Have sufficient time to do code review, as you need to apply your thoughts more than once to pick up real vulnerabilities. So always ask your customers for sufficient time in fully completing the project.
Being connected to Internet always helps at the time of code review. Certain terms, functions or methods always annoy you as you might have not have seen them before. Google helps a lot in understanding them.
Find vulnerabilities in context of the application: Not only should you pick up real and applicable vulnerabilities in the context of the application – as it decreases the number of issues – but also, you should propose the countermeasures in the report. That makes developers happy and confident. The scanner may flag any issue as High, Medium or Low. It’s your responsibility to give them appropriate ranking based on applications context.
Everybody loves his own program: Programs are like a developers baby. Don’t always pinpoint the weaknesses of the program, also appreciate them if you find any robust mechanism used in the program. That way, you can make them friendly and they will always come to use to get their code reviewed. So both are then happy.
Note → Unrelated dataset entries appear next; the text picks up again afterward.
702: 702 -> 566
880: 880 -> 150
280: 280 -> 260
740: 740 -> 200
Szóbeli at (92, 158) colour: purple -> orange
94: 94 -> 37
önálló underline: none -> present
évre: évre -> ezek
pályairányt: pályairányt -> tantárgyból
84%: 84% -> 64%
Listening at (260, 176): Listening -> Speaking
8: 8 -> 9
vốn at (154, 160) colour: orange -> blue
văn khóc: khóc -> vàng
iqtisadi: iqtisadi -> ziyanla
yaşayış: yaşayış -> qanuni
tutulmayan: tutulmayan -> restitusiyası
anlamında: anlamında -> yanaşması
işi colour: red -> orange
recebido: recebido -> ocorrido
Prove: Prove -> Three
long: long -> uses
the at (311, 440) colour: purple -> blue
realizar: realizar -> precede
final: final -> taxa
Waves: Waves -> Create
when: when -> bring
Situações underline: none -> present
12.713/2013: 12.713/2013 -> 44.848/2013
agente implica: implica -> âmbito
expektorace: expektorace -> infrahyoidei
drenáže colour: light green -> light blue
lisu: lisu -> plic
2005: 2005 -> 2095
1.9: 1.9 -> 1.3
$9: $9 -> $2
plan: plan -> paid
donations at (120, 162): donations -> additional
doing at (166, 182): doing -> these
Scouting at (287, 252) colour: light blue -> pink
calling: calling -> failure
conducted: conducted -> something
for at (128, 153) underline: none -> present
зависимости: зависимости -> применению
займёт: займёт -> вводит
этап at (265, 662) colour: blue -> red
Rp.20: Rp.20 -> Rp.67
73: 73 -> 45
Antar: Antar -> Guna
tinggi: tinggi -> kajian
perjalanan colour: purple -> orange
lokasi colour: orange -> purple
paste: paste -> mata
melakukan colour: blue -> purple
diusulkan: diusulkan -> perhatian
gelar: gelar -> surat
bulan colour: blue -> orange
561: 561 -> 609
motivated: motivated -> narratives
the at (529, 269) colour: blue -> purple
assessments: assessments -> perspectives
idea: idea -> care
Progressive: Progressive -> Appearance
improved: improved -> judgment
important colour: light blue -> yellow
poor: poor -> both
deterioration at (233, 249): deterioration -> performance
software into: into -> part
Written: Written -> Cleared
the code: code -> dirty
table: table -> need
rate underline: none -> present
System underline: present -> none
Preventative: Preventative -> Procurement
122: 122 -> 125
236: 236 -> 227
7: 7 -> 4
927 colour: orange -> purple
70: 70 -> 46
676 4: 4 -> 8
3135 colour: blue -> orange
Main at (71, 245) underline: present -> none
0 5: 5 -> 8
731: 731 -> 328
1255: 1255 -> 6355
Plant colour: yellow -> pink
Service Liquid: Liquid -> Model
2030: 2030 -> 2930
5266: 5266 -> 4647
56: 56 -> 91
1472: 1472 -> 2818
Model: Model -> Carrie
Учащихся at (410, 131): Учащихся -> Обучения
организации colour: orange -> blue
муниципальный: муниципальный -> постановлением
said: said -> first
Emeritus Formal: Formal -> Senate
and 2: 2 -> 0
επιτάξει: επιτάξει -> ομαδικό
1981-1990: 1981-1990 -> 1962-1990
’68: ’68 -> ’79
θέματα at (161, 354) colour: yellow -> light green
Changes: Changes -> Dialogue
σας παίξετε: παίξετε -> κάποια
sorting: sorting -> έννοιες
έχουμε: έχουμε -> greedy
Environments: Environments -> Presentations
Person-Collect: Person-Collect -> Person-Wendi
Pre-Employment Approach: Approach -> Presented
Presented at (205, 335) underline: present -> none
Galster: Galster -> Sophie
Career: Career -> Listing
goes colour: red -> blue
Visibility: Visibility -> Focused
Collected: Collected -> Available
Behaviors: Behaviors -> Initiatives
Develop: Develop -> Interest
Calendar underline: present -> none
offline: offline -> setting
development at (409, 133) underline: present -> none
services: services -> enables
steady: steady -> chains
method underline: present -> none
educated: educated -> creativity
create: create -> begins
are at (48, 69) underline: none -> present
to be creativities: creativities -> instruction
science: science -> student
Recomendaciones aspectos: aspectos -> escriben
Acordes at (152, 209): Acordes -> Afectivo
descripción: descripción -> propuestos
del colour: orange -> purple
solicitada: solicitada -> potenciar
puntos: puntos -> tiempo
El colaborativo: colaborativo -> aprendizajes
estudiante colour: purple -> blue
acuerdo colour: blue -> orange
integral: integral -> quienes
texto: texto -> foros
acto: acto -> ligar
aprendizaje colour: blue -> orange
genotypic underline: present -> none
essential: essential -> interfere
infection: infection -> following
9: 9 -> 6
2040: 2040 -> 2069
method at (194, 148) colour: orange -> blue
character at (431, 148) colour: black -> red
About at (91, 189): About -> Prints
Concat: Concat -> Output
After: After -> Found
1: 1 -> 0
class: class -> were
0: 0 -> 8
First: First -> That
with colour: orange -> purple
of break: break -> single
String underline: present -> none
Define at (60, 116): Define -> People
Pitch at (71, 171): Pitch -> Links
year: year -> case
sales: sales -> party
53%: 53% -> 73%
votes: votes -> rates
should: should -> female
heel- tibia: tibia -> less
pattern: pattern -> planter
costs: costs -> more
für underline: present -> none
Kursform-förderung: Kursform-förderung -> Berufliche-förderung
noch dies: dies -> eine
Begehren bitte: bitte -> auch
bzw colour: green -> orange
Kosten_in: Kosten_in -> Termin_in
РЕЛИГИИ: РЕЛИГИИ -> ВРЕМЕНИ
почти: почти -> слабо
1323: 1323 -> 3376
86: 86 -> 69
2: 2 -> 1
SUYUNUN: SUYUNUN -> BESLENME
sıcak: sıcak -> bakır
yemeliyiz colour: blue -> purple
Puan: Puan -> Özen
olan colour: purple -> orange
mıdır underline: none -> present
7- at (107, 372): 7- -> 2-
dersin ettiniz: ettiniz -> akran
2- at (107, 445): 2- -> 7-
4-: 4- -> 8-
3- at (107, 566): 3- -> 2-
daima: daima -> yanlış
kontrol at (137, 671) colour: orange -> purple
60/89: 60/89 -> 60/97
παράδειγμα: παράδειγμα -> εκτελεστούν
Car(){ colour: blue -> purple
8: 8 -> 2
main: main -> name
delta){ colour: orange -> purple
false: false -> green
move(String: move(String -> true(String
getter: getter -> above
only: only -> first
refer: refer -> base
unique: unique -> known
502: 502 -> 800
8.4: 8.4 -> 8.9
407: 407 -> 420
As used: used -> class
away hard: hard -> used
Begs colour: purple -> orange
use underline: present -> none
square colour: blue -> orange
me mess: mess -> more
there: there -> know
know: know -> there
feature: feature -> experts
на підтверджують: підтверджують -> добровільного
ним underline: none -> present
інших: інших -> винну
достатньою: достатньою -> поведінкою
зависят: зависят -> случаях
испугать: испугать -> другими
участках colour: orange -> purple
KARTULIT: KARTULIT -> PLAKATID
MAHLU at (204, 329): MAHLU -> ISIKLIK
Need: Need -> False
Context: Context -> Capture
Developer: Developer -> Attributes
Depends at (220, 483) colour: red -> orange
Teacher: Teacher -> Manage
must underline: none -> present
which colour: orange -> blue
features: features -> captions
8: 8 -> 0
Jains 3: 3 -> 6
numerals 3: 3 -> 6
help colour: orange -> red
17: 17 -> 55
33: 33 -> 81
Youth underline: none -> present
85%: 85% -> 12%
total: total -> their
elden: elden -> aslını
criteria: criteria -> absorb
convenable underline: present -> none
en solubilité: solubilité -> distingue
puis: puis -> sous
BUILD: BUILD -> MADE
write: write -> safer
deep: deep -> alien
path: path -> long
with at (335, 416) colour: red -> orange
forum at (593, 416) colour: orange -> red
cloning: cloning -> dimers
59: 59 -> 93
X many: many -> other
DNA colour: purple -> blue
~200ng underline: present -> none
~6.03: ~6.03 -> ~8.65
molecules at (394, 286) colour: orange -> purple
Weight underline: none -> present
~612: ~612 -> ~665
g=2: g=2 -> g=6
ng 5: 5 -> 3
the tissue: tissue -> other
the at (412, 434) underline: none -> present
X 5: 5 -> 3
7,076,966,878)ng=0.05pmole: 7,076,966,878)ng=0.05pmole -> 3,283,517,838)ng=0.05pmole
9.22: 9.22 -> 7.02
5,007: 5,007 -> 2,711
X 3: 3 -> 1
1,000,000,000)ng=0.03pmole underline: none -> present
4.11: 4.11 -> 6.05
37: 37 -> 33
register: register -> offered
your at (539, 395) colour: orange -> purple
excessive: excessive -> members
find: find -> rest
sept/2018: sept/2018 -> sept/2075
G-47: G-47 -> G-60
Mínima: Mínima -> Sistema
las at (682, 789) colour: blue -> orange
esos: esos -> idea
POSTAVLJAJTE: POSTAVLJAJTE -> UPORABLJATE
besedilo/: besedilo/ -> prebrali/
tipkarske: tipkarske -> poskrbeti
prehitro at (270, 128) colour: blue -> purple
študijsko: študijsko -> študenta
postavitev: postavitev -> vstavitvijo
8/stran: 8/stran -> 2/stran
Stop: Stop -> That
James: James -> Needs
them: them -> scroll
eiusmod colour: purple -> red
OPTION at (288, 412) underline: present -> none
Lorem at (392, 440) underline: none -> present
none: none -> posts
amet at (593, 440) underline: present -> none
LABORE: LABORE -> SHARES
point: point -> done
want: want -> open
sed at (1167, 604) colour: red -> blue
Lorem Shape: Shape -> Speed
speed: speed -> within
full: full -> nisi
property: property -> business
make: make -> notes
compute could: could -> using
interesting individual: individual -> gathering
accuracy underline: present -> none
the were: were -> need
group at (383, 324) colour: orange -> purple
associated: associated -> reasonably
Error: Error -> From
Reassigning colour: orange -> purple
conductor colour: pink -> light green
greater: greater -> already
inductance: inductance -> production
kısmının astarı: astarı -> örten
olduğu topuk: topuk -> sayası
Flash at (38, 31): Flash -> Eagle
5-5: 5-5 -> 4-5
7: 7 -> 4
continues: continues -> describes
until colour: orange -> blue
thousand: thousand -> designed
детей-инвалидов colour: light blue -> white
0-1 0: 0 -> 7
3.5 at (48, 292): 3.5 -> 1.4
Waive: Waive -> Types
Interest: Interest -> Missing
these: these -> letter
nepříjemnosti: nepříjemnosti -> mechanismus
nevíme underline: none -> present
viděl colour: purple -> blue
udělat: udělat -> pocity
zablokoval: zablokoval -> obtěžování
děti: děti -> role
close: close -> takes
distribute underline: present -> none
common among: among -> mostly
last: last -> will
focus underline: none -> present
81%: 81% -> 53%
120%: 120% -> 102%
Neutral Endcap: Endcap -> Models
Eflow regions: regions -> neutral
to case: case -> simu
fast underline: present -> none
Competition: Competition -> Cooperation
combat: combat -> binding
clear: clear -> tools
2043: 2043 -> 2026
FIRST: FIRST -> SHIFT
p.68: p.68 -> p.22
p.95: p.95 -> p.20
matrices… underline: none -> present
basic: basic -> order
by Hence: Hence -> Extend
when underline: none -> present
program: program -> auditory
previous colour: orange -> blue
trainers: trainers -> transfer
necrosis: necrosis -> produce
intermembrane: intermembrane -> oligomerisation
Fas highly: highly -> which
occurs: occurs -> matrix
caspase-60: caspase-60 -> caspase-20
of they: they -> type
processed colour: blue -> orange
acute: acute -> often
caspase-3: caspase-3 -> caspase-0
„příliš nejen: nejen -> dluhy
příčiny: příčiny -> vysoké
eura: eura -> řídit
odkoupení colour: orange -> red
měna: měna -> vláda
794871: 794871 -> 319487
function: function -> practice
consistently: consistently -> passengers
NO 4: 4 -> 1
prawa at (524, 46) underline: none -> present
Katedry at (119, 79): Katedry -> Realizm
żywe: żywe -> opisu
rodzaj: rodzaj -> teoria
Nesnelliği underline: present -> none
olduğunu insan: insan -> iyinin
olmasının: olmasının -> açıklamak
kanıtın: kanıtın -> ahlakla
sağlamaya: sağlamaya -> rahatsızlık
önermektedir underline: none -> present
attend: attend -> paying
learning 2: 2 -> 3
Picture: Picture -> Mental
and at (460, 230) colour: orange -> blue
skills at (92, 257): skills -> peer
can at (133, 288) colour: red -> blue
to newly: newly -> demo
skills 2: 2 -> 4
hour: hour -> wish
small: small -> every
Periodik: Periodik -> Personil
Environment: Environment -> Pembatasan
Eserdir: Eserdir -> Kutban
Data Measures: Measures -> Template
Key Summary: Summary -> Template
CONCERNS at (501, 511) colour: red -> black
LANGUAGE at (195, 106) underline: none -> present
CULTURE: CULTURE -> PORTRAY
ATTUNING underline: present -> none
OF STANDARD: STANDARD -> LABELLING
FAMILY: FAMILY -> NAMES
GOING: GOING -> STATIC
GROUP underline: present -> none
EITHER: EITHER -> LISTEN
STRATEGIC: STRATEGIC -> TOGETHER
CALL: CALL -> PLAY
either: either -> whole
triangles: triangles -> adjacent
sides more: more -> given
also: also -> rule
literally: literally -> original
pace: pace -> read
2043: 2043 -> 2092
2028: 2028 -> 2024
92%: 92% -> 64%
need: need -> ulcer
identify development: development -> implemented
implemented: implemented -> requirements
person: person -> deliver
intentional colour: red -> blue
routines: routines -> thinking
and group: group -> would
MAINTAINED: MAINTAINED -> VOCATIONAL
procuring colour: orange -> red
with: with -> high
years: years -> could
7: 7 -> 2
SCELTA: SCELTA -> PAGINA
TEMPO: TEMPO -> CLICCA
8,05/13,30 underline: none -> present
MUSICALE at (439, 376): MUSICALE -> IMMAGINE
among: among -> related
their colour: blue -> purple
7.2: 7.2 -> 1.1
Train them: Last but not least, train developers about the vulnerabilities in the real world. Give them training, involve them and encourage them to review their codes before production. Tell them how it saves effort and money. If you have a scanning tool that supports plug-ins for IDE, install it at their machines so that they can do proper development and a hand by hand review.
A Sample illustration
Consider this example( Owasp WebGoat Project):
String username = “”;
String password = “”;
username = s.getParser().getRawParameter(USERNAME);
password = s.getParser().getRawParameter(PASSWORD);
String query = “SELECT * FROM user_system_data WHERE user_name = ‘”
+ username + “‘ and password = ‘” + password + “‘”;
The inputs from the user are requested through getRawParameter, and assigned to the ‘username’ and ‘password’ variables. Again, they are being used directly in the SQL query without any input validation and also being embedded into the dynamic query. Any malicious user can tamper with this query to run his own arbitrary SQL codes. So if we try to find all the entry points into the codebase (getRawParameter in this case), we may detect injection flaws. Even if we search for SQL queries being used in the code, if we find that they are being used as dynamic queries, they may be a case of a possible SQL injection.